EXERCISE:
Could you set down exactly the lines of the data below, starting at the one that holds "X29900Y163200D03*" and ending at the one that holds "X230000Y235000D01*", both included, and only those?

[Electronics engineering source data]
_ _ _ _

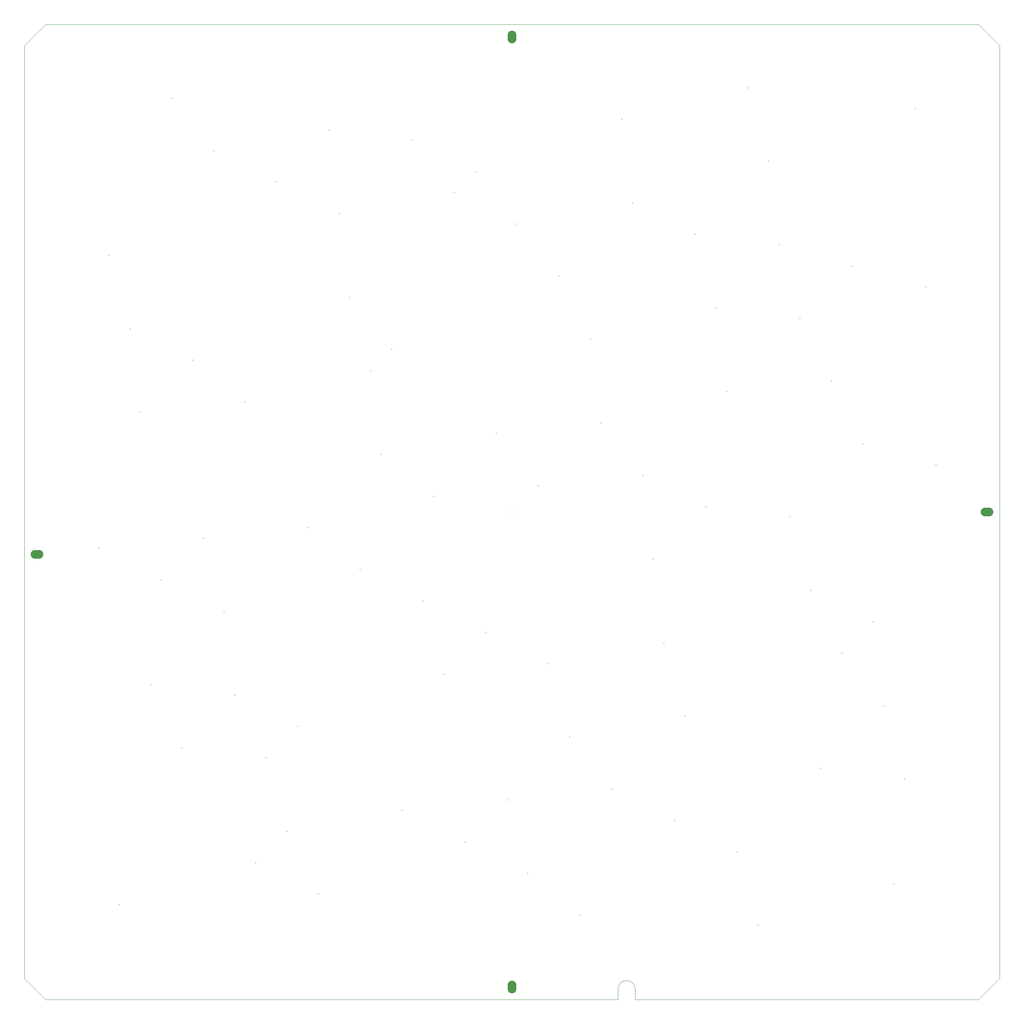
<source format=gbr>
G04 MODS 9x9 Sudoku Sampled Pinhole Sieve Mask *
G04 Created by R. Stoll & R. Pogge 2012 Sept 11 *

%FSLAX33Y33*%
%MOMM*%
%SFA1.0B1.0*%

G04 Aperture Definition *
%ADD10C,0.0*%
%ADD11C,0.240*%
%ADD501R,0.150X0.700*%
%ADD502R,0.700X0.150*%
%ADD521O,3.000X2.050*%
%ADD522O,2.050X3.000*%

%LNMASK*%
%LPD*%
G04 Slits *
G54D11*
X120000Y120000D03*
G54D11*
X27400Y27400D03*
G54D11*
X59500Y37300D03*
G54D11*
X74300Y29900D03*
G54D11*
X108900Y42200D03*
G54D11*
X123700Y34800D03*
G54D11*
X136000Y24900D03*
G54D11*
X173100Y39800D03*
G54D11*
X178000Y22500D03*
G54D11*
X210100Y32300D03*
G54D11*
X42200Y64400D03*
G54D11*
X62000Y62000D03*
G54D11*
X66900Y44700D03*
G54D11*
X94100Y49600D03*
G54D11*
X118800Y52100D03*
G54D11*
X143500Y54599D03*
G54D11*
X158300Y47200D03*
G54D11*
X192800Y59500D03*
G54D11*
X212600Y57000D03*
G54D11*
X34800Y79300D03*
G54D11*
X54599Y76800D03*
G54D11*
X69400Y69400D03*
G54D11*
X104000Y81700D03*
G54D11*
X128600Y84200D03*
G54D11*
X133600Y66900D03*
G54D11*
X160700Y71900D03*
G54D11*
X197800Y86700D03*
G54D11*
X207700Y74300D03*
G54D11*
X37300Y104000D03*
G54D11*
X52100Y96500D03*
G54D11*
X84200Y106400D03*
G54D11*
X99000Y99000D03*
G54D11*
X113800Y91600D03*
G54D11*
X153300Y108900D03*
G54D11*
X155800Y89100D03*
G54D11*
X190400Y101500D03*
G54D11*
X205200Y94100D03*
G54D11*
X22500Y111400D03*
G54D11*
X47200Y113800D03*
G54D11*
X71900Y116300D03*
G54D11*
X101500Y123700D03*
G54D11*
X126200Y126200D03*
G54D11*
X150900Y128600D03*
G54D11*
X165700Y121200D03*
G54D11*
X185400Y118800D03*
G54D11*
X220000Y131100D03*
G54D11*
X32300Y143500D03*
G54D11*
X57000Y145900D03*
G54D11*
X86700Y153300D03*
G54D11*
X89100Y133600D03*
G54D11*
X116300Y138500D03*
G54D11*
X141000Y141000D03*
G54D11*
X170600Y148400D03*
G54D11*
X195300Y150900D03*
G54D11*
X202700Y136000D03*
G54D11*
X29900Y163200D03*
G54D11*
X44700Y155800D03*
G54D11*
X81700Y170600D03*
G54D11*
X91600Y158300D03*
G54D11*
X131100Y175600D03*
G54D11*
X138500Y160700D03*
G54D11*
X168100Y168100D03*
G54D11*
X187900Y165700D03*
G54D11*
X217500Y173100D03*
G54D11*
X24900Y180500D03*
G54D11*
X64400Y197800D03*
G54D11*
X79300Y190400D03*
G54D11*
X106400Y195300D03*
G54D11*
X121200Y187900D03*
G54D11*
X148400Y192800D03*
G54D11*
X163200Y185400D03*
G54D11*
X183000Y183000D03*
G54D11*
X200200Y178000D03*
G54D11*
X39800Y217500D03*
G54D11*
X49600Y205200D03*
G54D11*
X76800Y210100D03*
G54D11*
X96500Y207700D03*
G54D11*
X111400Y200200D03*
G54D11*
X145900Y212600D03*
G54D11*
X175600Y220000D03*
G54D11*
X180500Y202700D03*
G54D11*
X215100Y215100D03*

G04 Centering Holes *
G54D521*
X232000Y120000D03*
X8000Y110000D03*
G54D522*
X120000Y232000D03*
X120000Y8000D03*
G54D10*

G04 Mask Countour *
G01X5000Y10000D02*
X10000Y5000D01*
X145000Y5000D01*
X145000Y7500D01*
G75*
G02X149000Y7500I2000J0D01*
G01X149000Y5000D01*
X230000Y5000D01*
X235000Y10000D01*
X235000Y230000D01*
X230000Y235000D01*
X10000Y235000D01*
X5000Y230000D01*
X5000Y10000D01*
M02*

</source>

_ _ _ _

EXERCISE SOLUTION:
X29900Y163200D03*
G54D11*
X44700Y155800D03*
G54D11*
X81700Y170600D03*
G54D11*
X91600Y158300D03*
G54D11*
X131100Y175600D03*
G54D11*
X138500Y160700D03*
G54D11*
X168100Y168100D03*
G54D11*
X187900Y165700D03*
G54D11*
X217500Y173100D03*
G54D11*
X24900Y180500D03*
G54D11*
X64400Y197800D03*
G54D11*
X79300Y190400D03*
G54D11*
X106400Y195300D03*
G54D11*
X121200Y187900D03*
G54D11*
X148400Y192800D03*
G54D11*
X163200Y185400D03*
G54D11*
X183000Y183000D03*
G54D11*
X200200Y178000D03*
G54D11*
X39800Y217500D03*
G54D11*
X49600Y205200D03*
G54D11*
X76800Y210100D03*
G54D11*
X96500Y207700D03*
G54D11*
X111400Y200200D03*
G54D11*
X145900Y212600D03*
G54D11*
X175600Y220000D03*
G54D11*
X180500Y202700D03*
G54D11*
X215100Y215100D03*

G04 Centering Holes *
G54D521*
X232000Y120000D03*
X8000Y110000D03*
G54D522*
X120000Y232000D03*
X120000Y8000D03*
G54D10*

G04 Mask Countour *
G01X5000Y10000D02*
X10000Y5000D01*
X145000Y5000D01*
X145000Y7500D01*
G75*
G02X149000Y7500I2000J0D01*
G01X149000Y5000D01*
X230000Y5000D01*
X235000Y10000D01*
X235000Y230000D01*
X230000Y235000D01*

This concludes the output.